Wholly Communion: Reassociation in Raymond Carver's "Cathedral" and the Bloggernacle

In my last post I discussed parallels between religious metaphors in "Cathedral" and the Bloggernacle. Now, after thinking about these parallels and reading a scholarly article, "Raymond Carver and Postmodern Humanism" by Arthur A. Brown, I've formulated a new thesis. Arthur argues that Carver's later stories, especially "Cathedral," "leave behind the themes of dissociation and alienation, which postmodern writers inherited from the modernists, and show that reassociation is possible" (126). I will explain how this is especially apparent in the religious metaphors in "Cathedral," which establish the act of communication as holy. Since similar metaphors are found in the name and structure of the Bloggernacle, I assert that just as "Cathedral" presents the possibility of reassociation in the typically isolated postmodern world, the Bloggernacle presents the possibility of reassociation in the allegedly isolated technological world. What do you think?


  1. This sounds good, though you might want to remind first time visitors to your blog just a bit more as to why you are exploring this (even though they could obviously follow your initial link).
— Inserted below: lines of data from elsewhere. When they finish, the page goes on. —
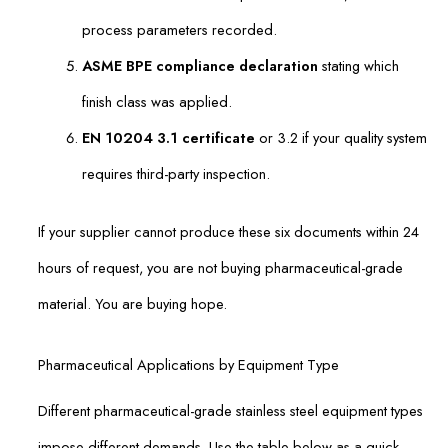
process parameters recorded.
ASME BPE compliance declaration
stating which
finish class was applied.
EN 10204 3.1 certificate
or 3.2 if your quality system
requires third-party inspection.
If your supplier cannot produce these six documents within 24
hours of request, you are not buying pharmaceutical-grade
material. You are buying hope.
Pharmaceutical Applications by Equipment Type
Different pharmaceutical-grade stainless steel equipment types
impose different demands. Use the table below as a quick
    I guess I'm hungry to see the connections that you promise, and hoping that you will tie in the religious nature of the LDS community with the concept of communion inherent in the idea of a cathedral (not just in the title of the Carver story, though of course they are related). Your image in this post looks promising, but you don't connect it yet.

  2. This sounds like a really interesting comparison! It never occurred to me, but I think there's absolutely a big element of reassociation in the technological world, especially in the Bloggernacle. I think the primary reason people get involved in blogging is because they're looking for validation. There's definitely some religious parallels there. I'm excited to see where you go with this!

  3. I totally buy into the article you link about being hooked on gadgets...but I wonder if it's fair to say the "bloggernacle" somehow allows re-association in a technological world. Because the internet does that in the first place, right? I talk about this a little in my post about landscape as an analogy...

    The basic idea being that the premise of the "internet" was to connect, hence "inter" in the word. the internet conencted isolated banks of information, doing (I think) exactly what you suggest the bloggernacle is now doing. So, is the bloggernacle just a good example of what the internet already does in a larger sense?